By the time he arrived, the sky had thickened into dull charcoal. The wind was picking up, brushing dead leaves across the concrete in slow spirals. Belcroft looked worse than he remembered. Fences rusted. Graffiti covering every surface like old scars. And that tunnel under the train bridge? It was exactly how people had described it.
Dark. Cracked. Always a little too quiet.
Ethan stood at the edge, peering in. Water dripped steadily from the ceiling onto a pile of bricks in the center. Just before he stepped forward, he heard it:
Click-click-click.
Bicycle spokes.
He turned.
From the far end of the park, a man was pedaling toward him on a rusted courier bike. Not a modern electric one,this thing looked ancient. Bent frame. One gear. Handlebar tape unraveling like bandages.
But it wasn't the bike that made Ethan's heart stutter.
It was the man.
Or what was left of him.
He wore the standard blue-and-black courier jacket, but it hung off him like it didn't belong—baggy, stained, threadbare. His face was shadowed under a dirty cap, eyes hidden behind cracked lenses. But his mouth... it was smiling.
Too wide. Too still.
Like it had been frozen that way.
Ethan took a step back.
The man stopped ten feet away and slowly dismounted the bike. He reached into the delivery pouch, pulled out a tightly wrapped package, and extended it forward,without saying a word.
Ethan didn't move.
"Who sent you?" he asked.
The man didn't respond.
Ethan glanced around. No other pedestrians. No cameras. No traffic. It was like the entire city had pressed pause.
The man took a step closer. Then another. Arm still outstretched, smile still plastered on like a puppet's.
Ethan forced himself to step forward and snatch the package from his hand. As soon as it left the man's grasp, he turned around without blinking, without speaking and pedaled off down the path, vanishing into the tunnel like smoke.
Ethan stood there, stunned.
The package was small, light. He felt something metallic shifting inside as he turned it over.
No label. No address. No instructions.
This time, he was supposed to figure out where it went.
Back in his apartment, he placed it gently on the table. He didn't want to open it,he knew from the last time that curiosity was a mistake. But what else could he do?
It took five minutes of circling the kitchen before he grabbed a knife and slit the tape.
Inside: a metal key. Old-fashioned. The kind used for padlocks or basement doors. Attached to it with a red zip tie was a folded note.

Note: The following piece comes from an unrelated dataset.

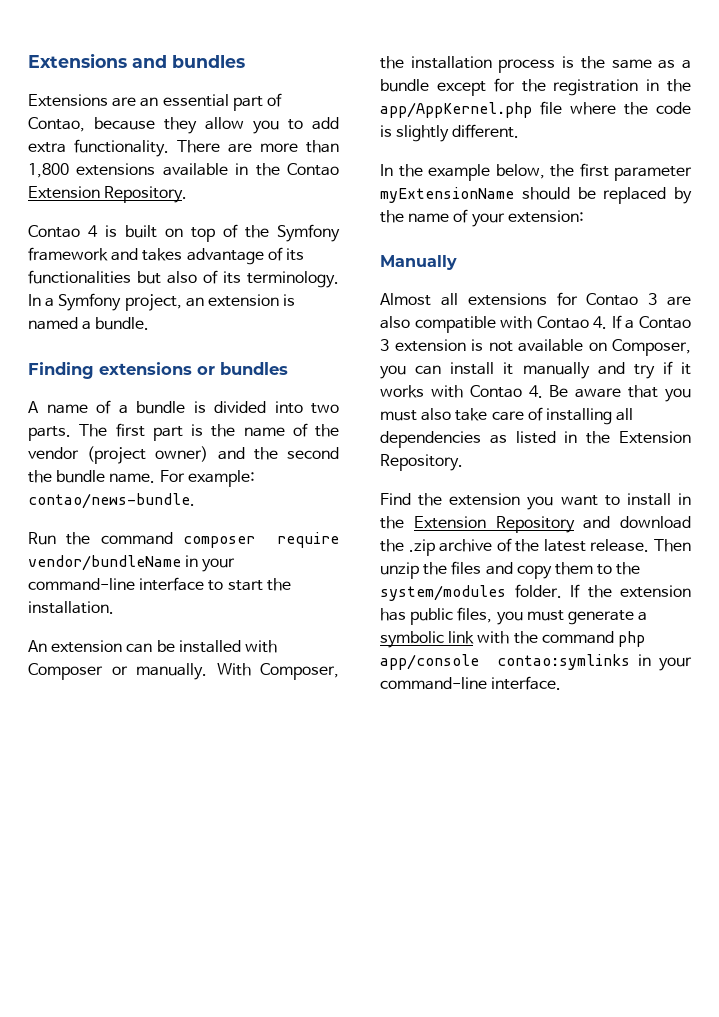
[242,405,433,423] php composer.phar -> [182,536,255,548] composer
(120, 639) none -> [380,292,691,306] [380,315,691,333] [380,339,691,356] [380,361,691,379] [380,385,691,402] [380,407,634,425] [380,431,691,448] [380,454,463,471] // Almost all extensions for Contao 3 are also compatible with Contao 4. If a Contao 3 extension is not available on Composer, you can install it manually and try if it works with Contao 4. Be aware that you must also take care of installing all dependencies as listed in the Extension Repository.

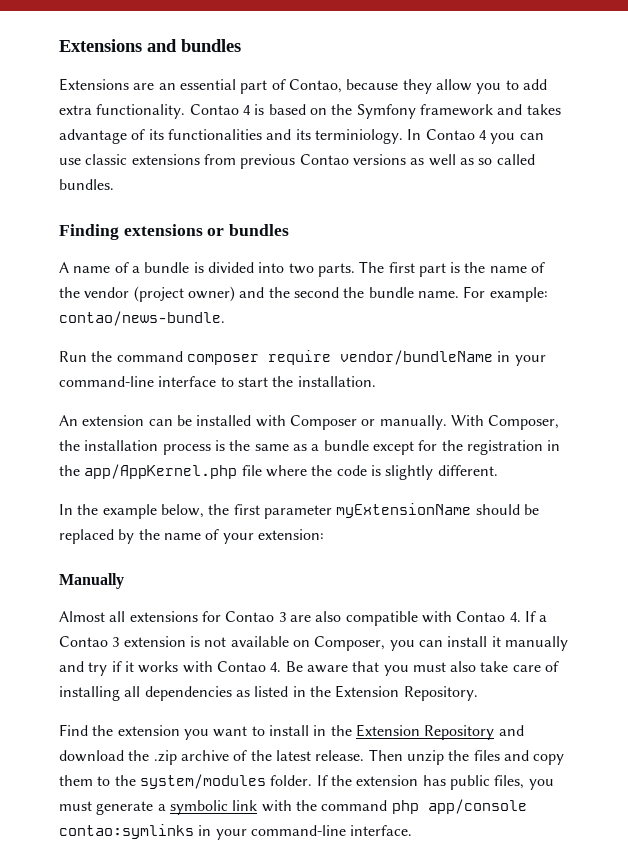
[177,140,339,153] [28,163,339,178] [28,186,188,203] [28,224,238,242] There are more than 1,800 extensions available in the Contao Extension Repository. // Contao 4 is built on top of -> [189,104,327,115] Contao 4 is based on
[137,270,339,288] [28,293,296,311] [28,317,150,330] but also of its terminology. In a Symfony project, an extension is named a bundle. -> [266,129,544,144] [59,154,535,169] [59,179,114,190] and its terminiology. In Contao 4 you can use classic extensions from previous Contao versions as well as so called bundles.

Come alone. 9PM. Corner of Millner and Faye. Brick building with green door.
Ethan stared at the key.
He recognized that intersection. Just on the outskirts of Brinlake's shipping district,an area riddled with old warehouses, barely policed and mostly abandoned. He knew the exact building, too. It used to be a record shop. Now it sat empty behind a busted fence and a row of dead trees.
Another drop.
Another test.
He pocketed the key.
The rest of the day, he didn't leave the apartment. Every car outside made him flinch. Every knock from a neighbor's door sent his pulse racing.
He kept replaying the man on the bike in his head.
The smile.
The silence.
The eyes that never looked at him, even though they were right there.
He even tried calling the number that had texted him. No dial tone. Just static. Then a single beep... and a disconnect. No redial. No trace.
At 8:45PM, he left for the drop. No bag. Just the key.
As he walked through the industrial district, the wind grew stronger, pushing trash across the empty streets like restless spirits. Brinlake felt more like a maze than a city. A place built to trap people rather than guide them.
He found the green door easily.
It looked untouched. No footprints. No fresh scratches. Just the faint smell of rust and dampness.
Ethan reached for the key.
Before he inserted it, he whispered aloud,more to himself than anything:
"If I go through this door, I'm not just a courier anymore."
Then he turned the lock,and stepped inside.